To make the event possible, St. Lucie Public Schools joined forces with the St. Lucie County Sheriff’s Department, DATA (Drug Abuse Treatment Association) and New Horizons, a provider of behavioral and primary health care services for children, adults and families.
Each organization will be be part of the panel making the presentation to parents.
Having a program to address the issue of alcohol and drugs is important when one considers the statistics. According to the Department of Children and Families 2014 Florida Youth Substance Abuse Survey, nearly 30 percent of middle-schoolers and 62 percent of high-schoolers in St. Lucie County reported using alcohol in their lifetime. That number is larger than the state percentages of 25 percent for middle-schoolers and 56 percent for high-schoolers.

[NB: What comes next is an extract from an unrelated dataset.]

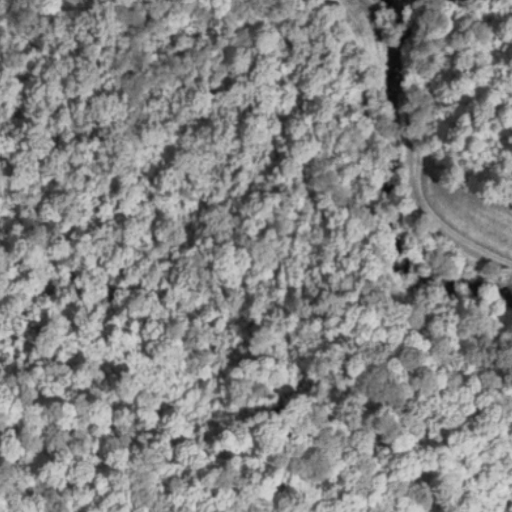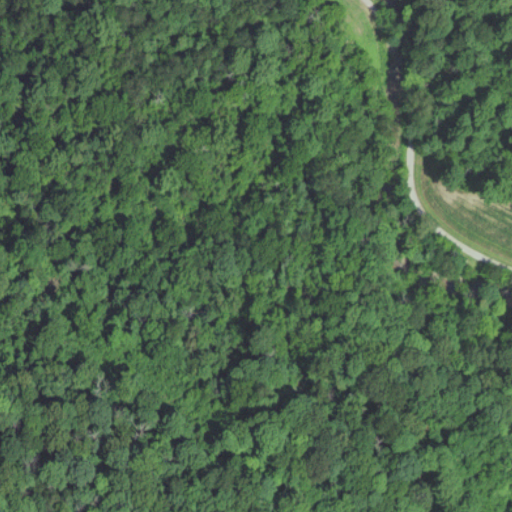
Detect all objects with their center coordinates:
road: (408, 155)
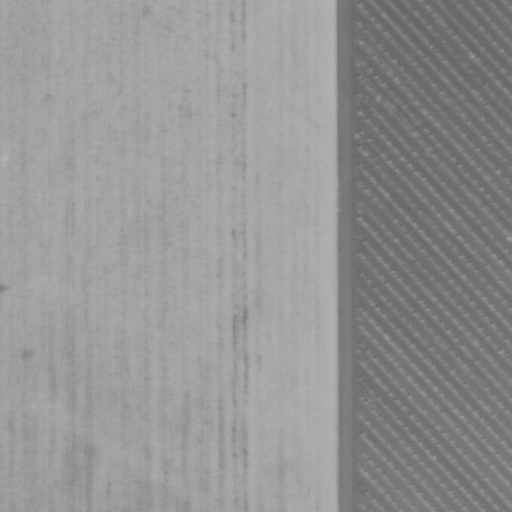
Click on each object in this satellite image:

When it comes to using any type of illicit drug, the county’s percentage is nearly 21 percent for middle-schoolers and 44 percent for high-schoolers; compared to the statewide numbers of 18 percent for middle-schoolers and nearly 40 percent for high-schoolers.

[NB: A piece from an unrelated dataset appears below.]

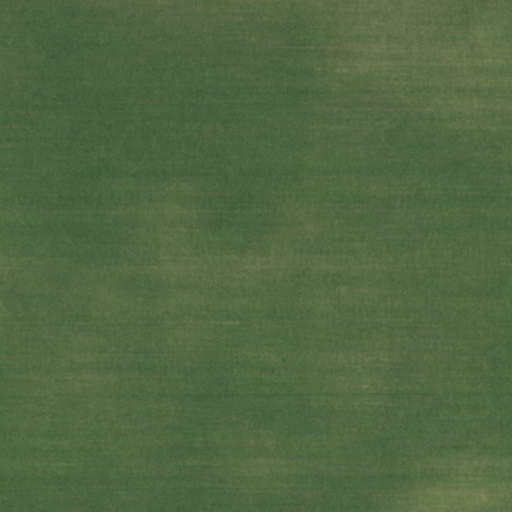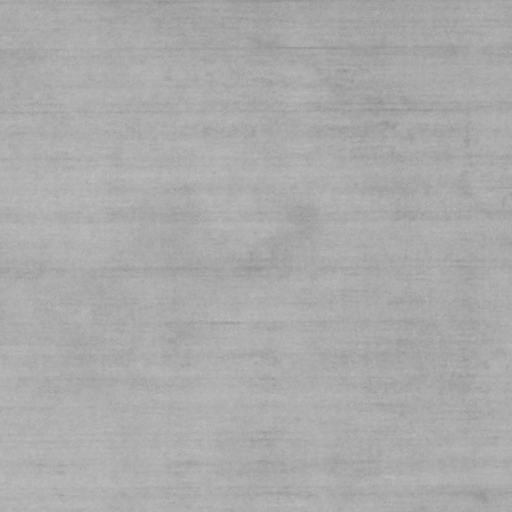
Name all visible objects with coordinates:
crop: (255, 255)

Many times this drug or alcohol use may be related to some type of mental illness, and statistics show that one out of five people have some sort of mental issue whether it’s anxiety, panic attacks, depression or schizophrenia, said Rossana Gonzalez, who is director of fund development and community relations for New Horizons of the Treasure Coast.
New Horizons serves 11,000 people a year on the Treasure Coast, and manages the Langford Center for Children, a mental health and substance abuse crisis receiving unit for children ages 6 to 17. Issues, Gonzalez said, usually appear around puberty if not before, and early treatment can make a difference.
“You can’t have health without mental health, and we can prevent so much now,” she said. “Teens are really dying to tell people what’s going on, you just need to listen.”
During the event, which is for moms, dads, grandparents, aunts, uncles, older siblings, close family friends, mentors or other caregivers, families can talk to a variety of vendors. Those vendors include the Roundtable of St. Lucie County, New Horizons, 211 of the Treasure Coast, Girl Scouts, and the American Foundation for Suicide Prevention.
Connecting families with resources and helping them learn the signs is helpful, Gonzalez said.
“We need to remind parents that it’s OK,” she said. “It’s not a fun subject, but if we start talking about it, then we have a chance. People won’t feel they are alone.”
The presentation’s goal is to show parents how they can be an influence on their children. Presenters will point out how to monitor for and spot drug or alcohol use and what you adults do if they do spot usage.
Chang believes the event can be powerful for families.
“When you are educated on something, you’re empowered,” she said. “The goal is to give them resources, and for them to know, they are not alone. There are people and resources out in the community to help.”